Ward, D. (2014). FIRE: How Fast, Inexpensive, Restrained, and Elegant Methods Ignite Innovation. New York: HarperBusiness.

Short review: Here is the blurb I wrote for this book.

Large projects tend to fail: Software, construction, new aircraft, it doesn't matter -- they fail. Dan Ward offers a simple solution: don't do them. With the time and money allocated for one large project, do numerous small ones. Do them Fast and Inexpensive, with Restraint and Elegance: FIRE. It's a well-known principle, but it goes against the nature of organizations who wish to solve all their problems with one project. In consumer markets, it the disease I call featuritis. In industry, it's bloat. What's the alternative? FIRE. For anyone even remotely associated with large projects, this eminently sensible, highly readable book is required reading.

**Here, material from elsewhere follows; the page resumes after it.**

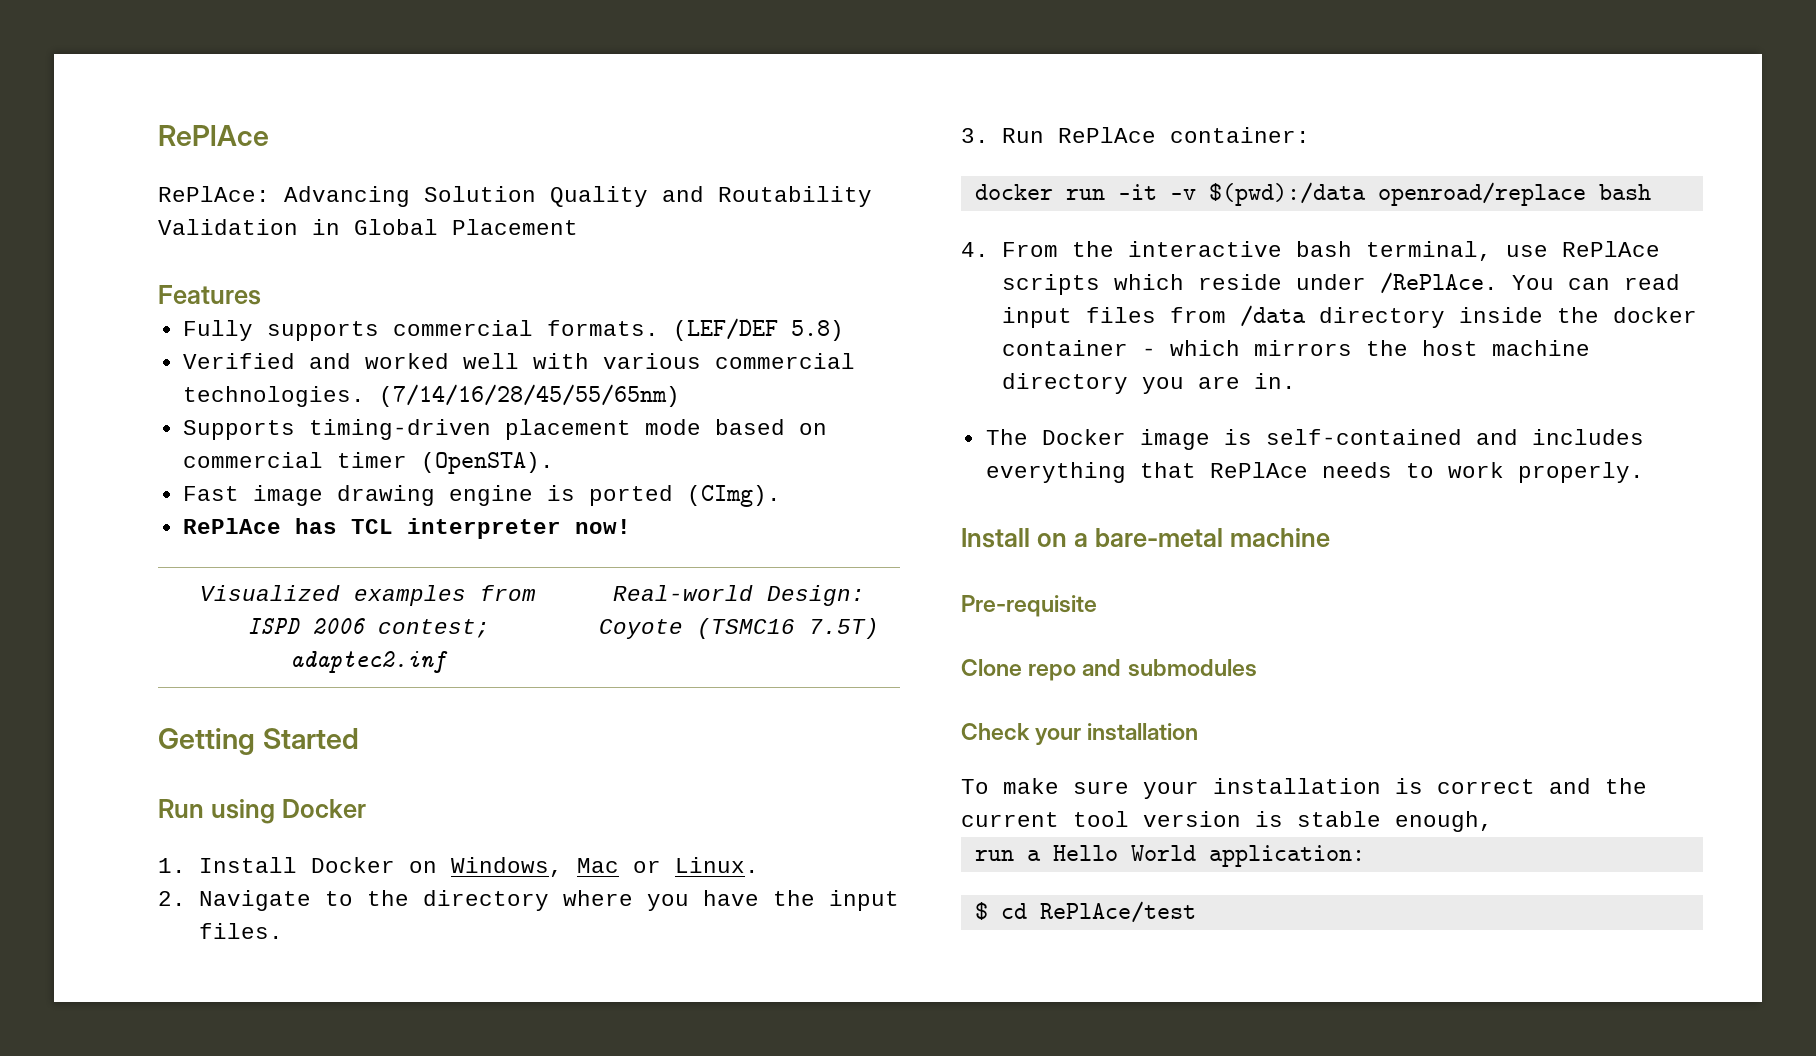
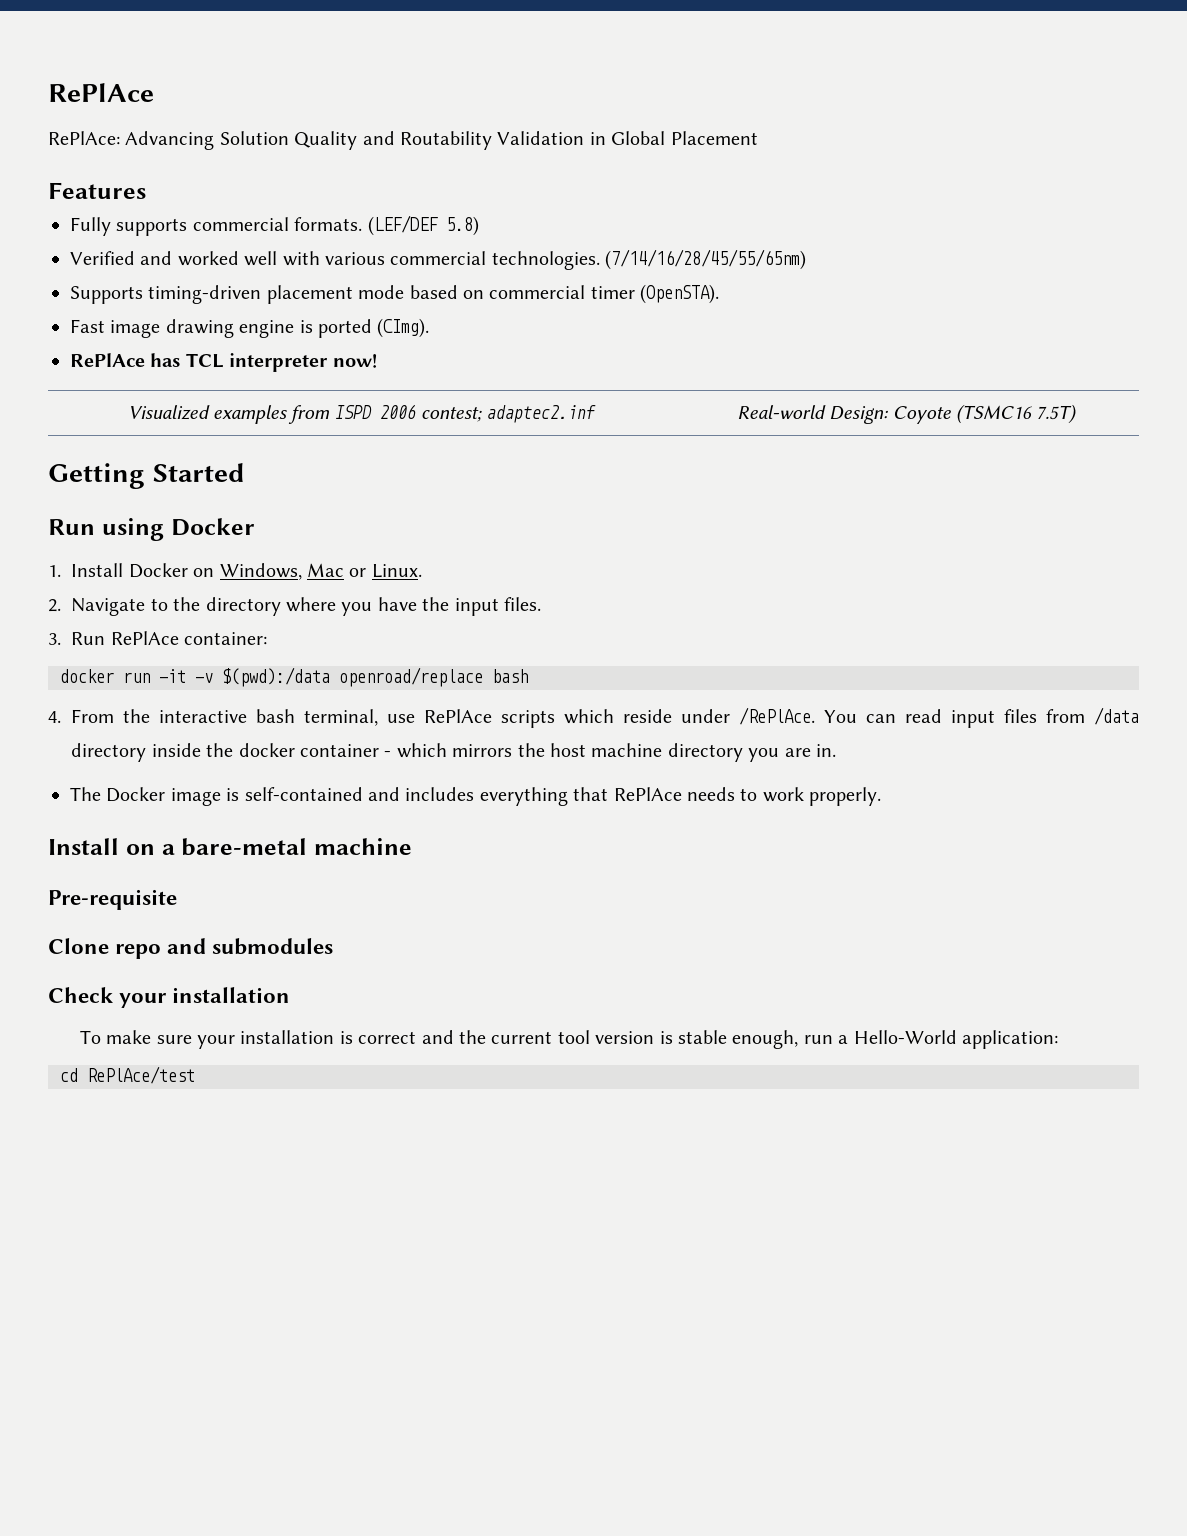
(1493, 821) // -> (799, 1039) none
[1052,845,1196,861] Hello World -> [853,1030,957,1044] Hello-World
[974,902,988,920] $ -> (1058, 1039) none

Here is the publishers's abstract:

Noted military technology expert Dan Ward's manifesto for creating great products and projects using the methods of rapid innovation.
Why do some programs deliver their product under cost, while others bust their budget? Why do some deliver ahead of schedule, while others experience endless delays? Which products work better--the quick and thrifty or the slow and expensive? Which situation leads to superior equipment?With nearly two decades as an engineering officer in the U. S. Air Force, Dan Ward explored these questions during tours of duty at military research laboratories, the Air Force Institute of Technology, an intelligence agency, the Pentagon and Afghanistan. The pattern he noticed revealed that the most successful project leaders in both the public and private sectors delivered top-shelf products with a skeleton crew, a shoestring budget, and a cannonball schedule. Excessive investment of time, money, or complexity actually reduced innovation. He concluded the secret to innovation is to be fast, inexpensive, simple, and small.